Source text:
--------------------

Senshu University
Introduction
In 1870, the Meiji government ordered various local governments to send "persons qualified for positions of authority in government" to developed nations as overseas observers or students. The swift absorption of Western academic practices and knowledge was necessary to further Japan's modernization.
The founders of Senshu University, Nagatane Soma, Inajiro Tajiri, Tanetaro Megata, and Shigetada Komai were among those sent to the US at the expense of the central or local governments. While studying overseas, Soma and Megata deepened their friendship with other Japanese students studying in similar circumstances, and together they formed a study group called "the Japan Law Company". Tajiri and Komai, on the other hand, studied economics and public finance, and together began translating academic papers on public finance into Japanese. Later Soma and his legal study group and Tajiri and his economical group met at Yale University and discussed the prospect of founding a college in Japan in which economics and law would be taught.

--------------------

Data to process:
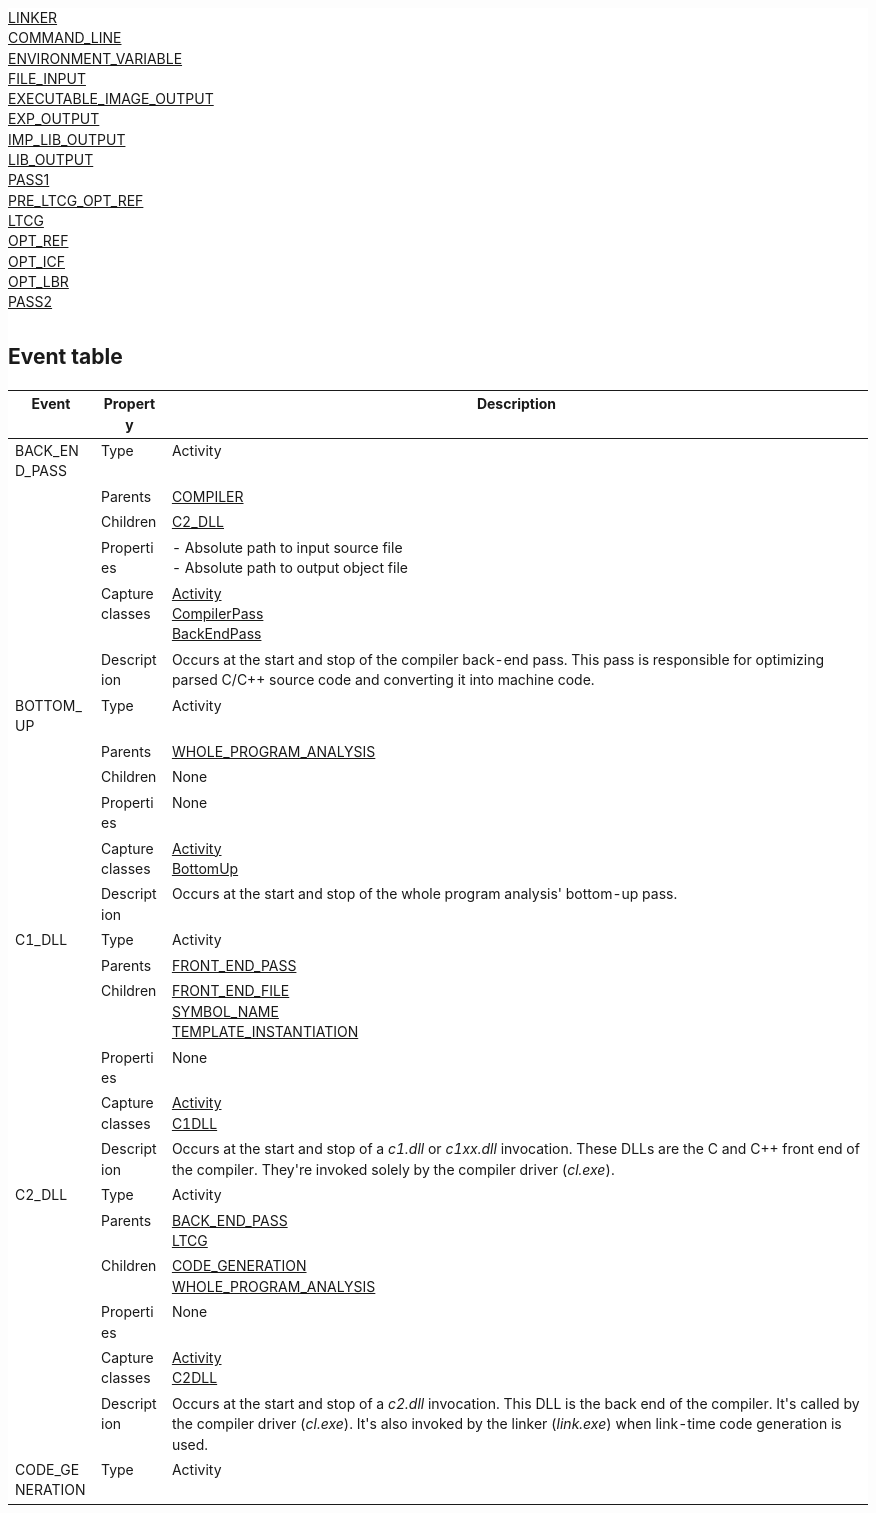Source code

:[LINKER](#linker)\
[COMMAND_LINE](#command-line)\
[ENVIRONMENT_VARIABLE](#environment-variable)\
[FILE_INPUT](#file-input)\
[EXECUTABLE_IMAGE_OUTPUT](#executable-image-output)\
[EXP_OUTPUT](#exp-output)\
[IMP_LIB_OUTPUT](#imp-lib-output)\
[LIB_OUTPUT](#lib-output)\
[PASS1](#pass1)\
[PRE_LTCG_OPT_REF](#pre-ltcg-opt-ref)\
[LTCG](#ltcg)\
[OPT_REF](#opt-ref)\
[OPT_ICF](#opt-icf)\
[OPT_LBR](#opt-lbr)\
[PASS2](#pass2)

## Event table

| Event | Property | Description |
|--|--|--|
| <a name="back-end-pass"></a> BACK_END_PASS | Type | Activity |
|  | Parents | [COMPILER](#compiler) |
|  | Children | [C2_DLL](#c2-dll) |
|  | Properties | - Absolute path to input source file<br/>- Absolute path to output object file |
|  | Capture classes | [Activity](cpp-event-data-types/activity.md)<br/>[CompilerPass](cpp-event-data-types/compiler-pass.md)<br/>[BackEndPass](cpp-event-data-types/back-end-pass.md) |
|  | Description | Occurs at the start and stop of the compiler back-end pass. This pass is responsible for optimizing parsed C/C++ source code and converting it into machine code. |
| <a name="bottom-up"></a> BOTTOM_UP | Type | Activity |
|  | Parents | [WHOLE_PROGRAM_ANALYSIS](#whole-program-analysis) |
|  | Children | None |
|  | Properties | None |
|  | Capture classes | [Activity](cpp-event-data-types/activity.md)<br/>[BottomUp](cpp-event-data-types/bottom-up.md) |
|  | Description | Occurs at the start and stop of the whole program analysis' bottom-up pass. |
| <a name="c1-dll"></a> C1_DLL | Type | Activity |
|  | Parents | [FRONT_END_PASS](#front-end-pass) |
|  | Children | [FRONT_END_FILE](#front-end-file)<br/>[SYMBOL_NAME](#symbol-name)<br/>[TEMPLATE_INSTANTIATION](#template-instantiation) |
|  | Properties | None |
|  | Capture classes | [Activity](cpp-event-data-types/activity.md)<br/>[C1DLL](cpp-event-data-types/c1-dll.md) |
|  | Description | Occurs at the start and stop of a *c1.dll* or *c1xx.dll* invocation. These DLLs are the C and C++ front end of the compiler. They're invoked solely by the compiler driver (*cl.exe*). |
| <a name="c2-dll"></a> C2_DLL | Type | Activity |
|  | Parents | [BACK_END_PASS](#back-end-pass)<br/>[LTCG](#ltcg) |
|  | Children | [CODE_GENERATION](#code-generation)<br/>[WHOLE_PROGRAM_ANALYSIS](#whole-program-analysis) |
|  | Properties | None |
|  | Capture classes | [Activity](cpp-event-data-types/activity.md)<br/>[C2DLL](cpp-event-data-types/c2-dll.md) |
|  | Description | Occurs at the start and stop of a *c2.dll* invocation. This DLL is the back end of the compiler. It's called by the compiler driver (*cl.exe*). It's also invoked by the linker (*link.exe*) when link-time code generation is used. |
| <a name="code-generation"></a> CODE_GENERATION | Type | Activity |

--------------------

Set of tasks:
1. Give again, word for word, the part of the Senshu University text starting with "The founders of" and going on through "would be taught.".
2. In the listing, arrange as a numbered list the lines starting with the line with "Property | Description |" and going on through the line with "object file |", leaving out blank lines.

Results for each task:
1.
The founders of Senshu University, Nagatane Soma, Inajiro Tajiri, Tanetaro Megata, and Shigetada Komai were among those sent to the US at the expense of the central or local governments. While studying overseas, Soma and Megata deepened their friendship with other Japanese students studying in similar circumstances, and together they formed a study group called "the Japan Law Company". Tajiri and Komai, on the other hand, studied economics and public finance, and together began translating academic papers on public finance into Japanese. Later Soma and his legal study group and Tajiri and his economical group met at Yale University and discussed the prospect of founding a college in Japan in which economics and law would be taught.

2.
1. | Event | Property | Description |
2. |--|--|--|
3. | <a name="back-end-pass"></a> BACK_END_PASS | Type | Activity |
4. |  | Parents | [COMPILER](#compiler) |
5. |  | Children | [C2_DLL](#c2-dll) |
6. |  | Properties | - Absolute path to input source file<br/>- Absolute path to output object file |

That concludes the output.